* _AUFGABE_
Wie hoch ist laut dem Quellenauszug zur isolierten Nichtigkeitsklage am UPC der Streitwert?

Isolierte Nichtigkeitsklage am UPC
Beim Testen einiger Funktionen der CMS-Suchwerkzeuge, die vom UPC CMS bereitgestellt werden, habe ich soeben bemerkt, dass am 2. Juni 2023, also am zweiten Tag des Gerichts, eine isolierte Nichtigkeitsklage (d. h. eine Nichtigkeitsklage, die keine Nichtigkeitsgegenklage in einer Verletzungsklage ist) bei der Zentralkammer des UPC in München eingereicht wurde. Das Patent ist ein Bündelpatent (d. h. keine einheitliche Wirkung), da es vor dem 1. Juni 2023 erteilt wurde.
Der Streitwert beträgt 100 Mio. EUR. Ein Rechtsstreit zwischen denselben Parteien über ein US-Patentfamilienmitglied des nunmehr vor dem UPC angegriffenen Patents wurde kürzlich vom Obersten Gerichtshof der USA in der Rechtssache Amgen vs. Sanofi entschieden. Der US-Fall betraf die interessante Frage der ausführbaren Offenbarung über den gesamten Anspruchsbereich, d.h. die Frage, wie breit unabhängige Ansprüche im Vergleich zu den spezifischen Ausführungsbeispielen abgefasst werden dürfen.

* _DATENAUSZUG_

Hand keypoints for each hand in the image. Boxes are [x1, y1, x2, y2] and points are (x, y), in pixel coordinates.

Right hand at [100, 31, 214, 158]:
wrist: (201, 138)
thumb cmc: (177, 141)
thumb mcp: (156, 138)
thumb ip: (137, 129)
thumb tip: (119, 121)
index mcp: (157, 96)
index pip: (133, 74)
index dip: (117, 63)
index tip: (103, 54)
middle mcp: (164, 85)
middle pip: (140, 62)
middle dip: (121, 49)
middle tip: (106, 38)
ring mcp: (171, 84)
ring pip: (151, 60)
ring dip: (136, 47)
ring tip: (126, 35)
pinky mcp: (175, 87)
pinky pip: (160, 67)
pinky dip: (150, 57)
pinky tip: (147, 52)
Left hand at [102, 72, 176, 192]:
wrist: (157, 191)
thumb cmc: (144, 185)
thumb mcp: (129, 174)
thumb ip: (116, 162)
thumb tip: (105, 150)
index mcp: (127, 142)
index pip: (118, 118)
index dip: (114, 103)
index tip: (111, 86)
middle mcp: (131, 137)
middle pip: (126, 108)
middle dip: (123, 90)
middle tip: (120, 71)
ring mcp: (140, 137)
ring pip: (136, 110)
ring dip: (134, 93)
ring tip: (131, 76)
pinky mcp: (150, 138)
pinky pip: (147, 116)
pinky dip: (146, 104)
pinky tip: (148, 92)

* * *

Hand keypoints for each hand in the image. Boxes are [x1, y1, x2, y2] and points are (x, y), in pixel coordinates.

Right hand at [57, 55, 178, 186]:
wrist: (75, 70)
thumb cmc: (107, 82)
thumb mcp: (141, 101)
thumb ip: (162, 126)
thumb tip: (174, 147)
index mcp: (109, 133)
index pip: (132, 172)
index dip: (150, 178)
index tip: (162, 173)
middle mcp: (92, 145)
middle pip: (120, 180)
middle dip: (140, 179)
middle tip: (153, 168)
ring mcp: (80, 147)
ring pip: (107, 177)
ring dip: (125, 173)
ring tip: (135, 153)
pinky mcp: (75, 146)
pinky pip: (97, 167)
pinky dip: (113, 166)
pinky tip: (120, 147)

==

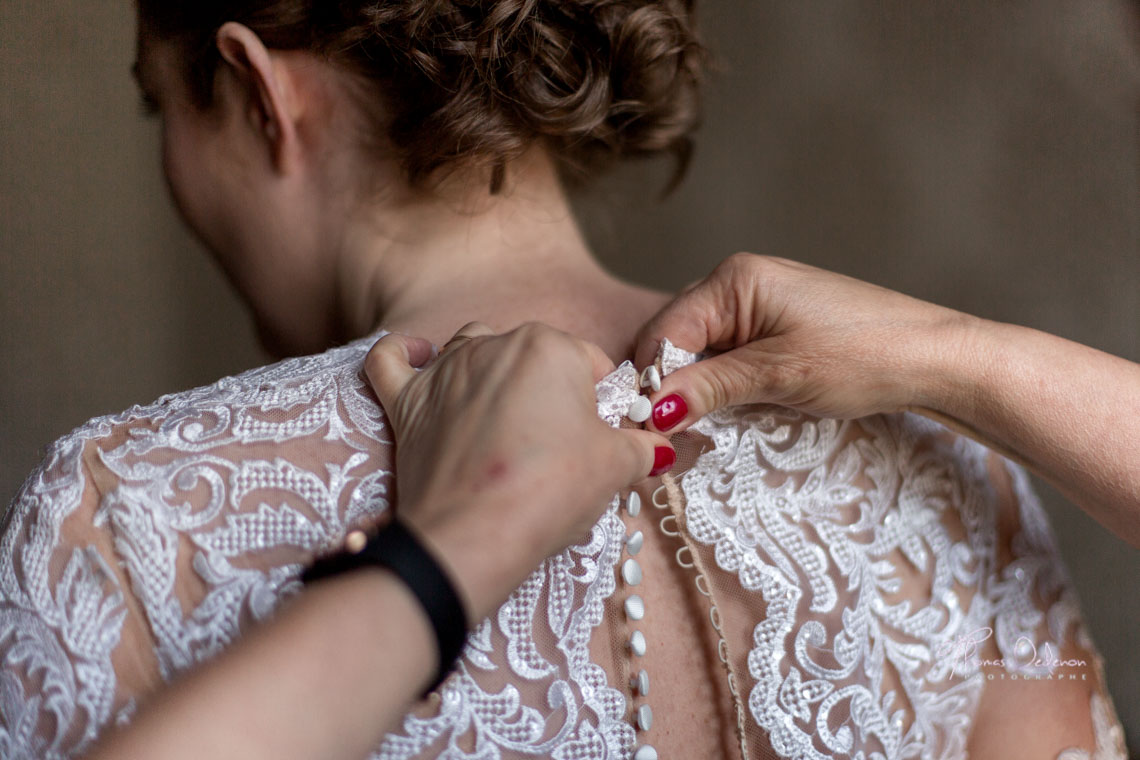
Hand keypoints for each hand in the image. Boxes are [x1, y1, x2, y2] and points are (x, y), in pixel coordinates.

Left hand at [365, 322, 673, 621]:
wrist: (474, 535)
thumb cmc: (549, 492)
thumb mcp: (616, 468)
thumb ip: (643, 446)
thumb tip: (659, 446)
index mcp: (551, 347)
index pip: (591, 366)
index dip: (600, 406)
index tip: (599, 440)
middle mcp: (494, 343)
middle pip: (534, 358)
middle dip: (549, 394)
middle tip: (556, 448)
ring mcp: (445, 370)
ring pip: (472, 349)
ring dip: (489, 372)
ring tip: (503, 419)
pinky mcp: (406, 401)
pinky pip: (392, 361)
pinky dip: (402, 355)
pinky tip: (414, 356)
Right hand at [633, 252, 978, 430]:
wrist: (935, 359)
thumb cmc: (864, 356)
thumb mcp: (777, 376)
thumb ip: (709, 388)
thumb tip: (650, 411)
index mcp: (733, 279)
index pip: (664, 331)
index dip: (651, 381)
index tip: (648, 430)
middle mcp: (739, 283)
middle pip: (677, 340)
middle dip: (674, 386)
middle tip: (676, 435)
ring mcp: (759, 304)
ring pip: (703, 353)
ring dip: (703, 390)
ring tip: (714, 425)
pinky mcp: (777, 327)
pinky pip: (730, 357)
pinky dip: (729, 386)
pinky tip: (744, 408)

* _ERWARTETE ANTWORT_
Der Streitwert beträgt 100 Mio. EUR.